PERFUSION MRI CHANGES DURING STATUS EPILEPTICUS IN THE RAT PILOCARPINE MODEL
Abstract number :
3.115
Submission category :
1. Translational Research
Year :
2009
Submission ID :
10209
Source :
www.aesnet.org
Presentation date :
12/4/2009 12:00:00 AM
Published date :
Aug 26, 2009, 08:12 AM
Authors :
M. Choy, M. Lythgoe, J. Wells, E. Proctor, D. Thomas, D. Gadian and Rod Scott
Rationale: There is a known relationship between convulsive status epilepticus (SE) and hippocampal injury, although the precise causes of hippocampal vulnerability remain uncertain, potential mechanisms include excitotoxicity and ischaemia.

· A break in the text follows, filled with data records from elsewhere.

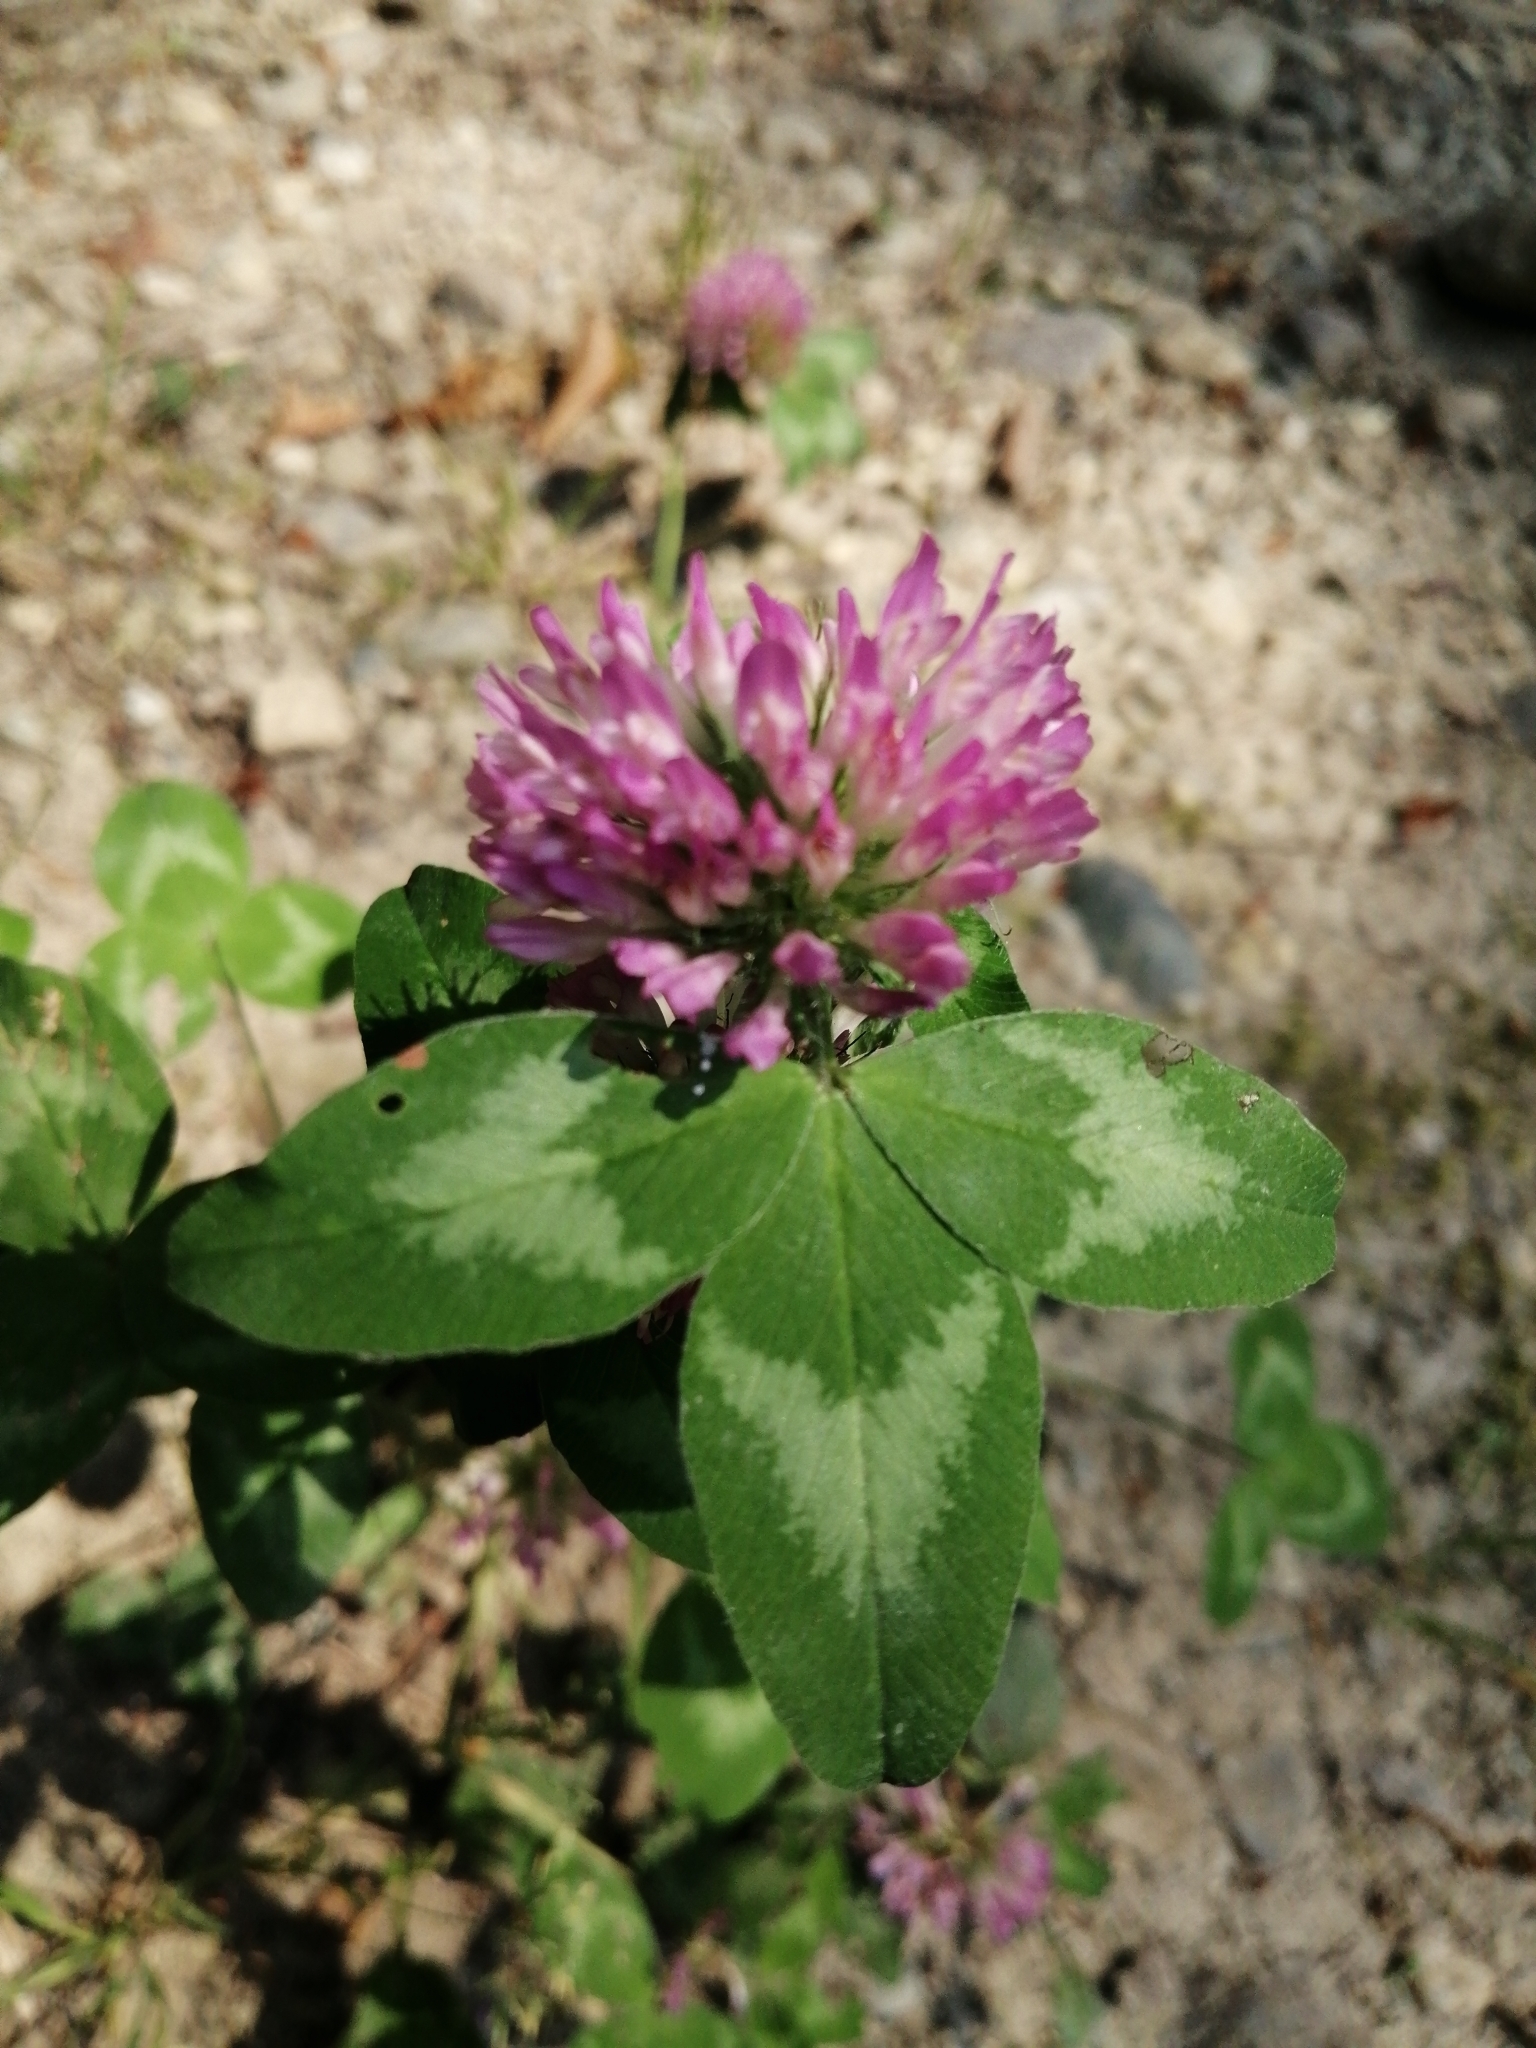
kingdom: Plantae
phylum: Tracheophyta
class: Magnoliopsida
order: Fabales
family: Fabaceae
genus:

It is hypothesised that during the early phase of seizures, CBF increases in the cortex to meet energy demand, but it remains uncertain whether these compensatory mechanisms occur in the hippocampus. Therefore we used perfusion MRI to investigate CBF changes following pilocarpine-induced SE in the fentanyl/medetomidine anaesthetised rat. Methods: Thirteen adult Sprague-Dawley rats were anaesthetised with fentanyl/medetomidine, and placed on a specially modified animal holder to reduce the effects of seizures-associated motion. Arterial spin labelling perfusion imaging was performed contiguously for up to 3 hours. Methylscopolamine i.p. (1mg/kg) was given to reduce mortality. Either pilocarpine (375mg/kg) (n=7) for induction of SE or saline (n=6) was administered. Diazepam (10mg/kg) was administered i.p. 90 min after the onset of SE. Results: We have demonstrated that there are time-dependent differences between the regional CBF responses in the cortex and the hippocampus during pilocarpine-induced SE. More specifically, while increases in cortical CBF were observed during the early stages of SE, only a limited CBF change was seen in the hippocampus. The subsequent lack of difference between the two regions during the later stages of SE may reflect the hypothesised local failure of the vascular system due to persistent seizure activity. Conclusions: These data support the hypothesis that during SE a relative ischaemia may contribute to the selective vulnerability in the hippocampus.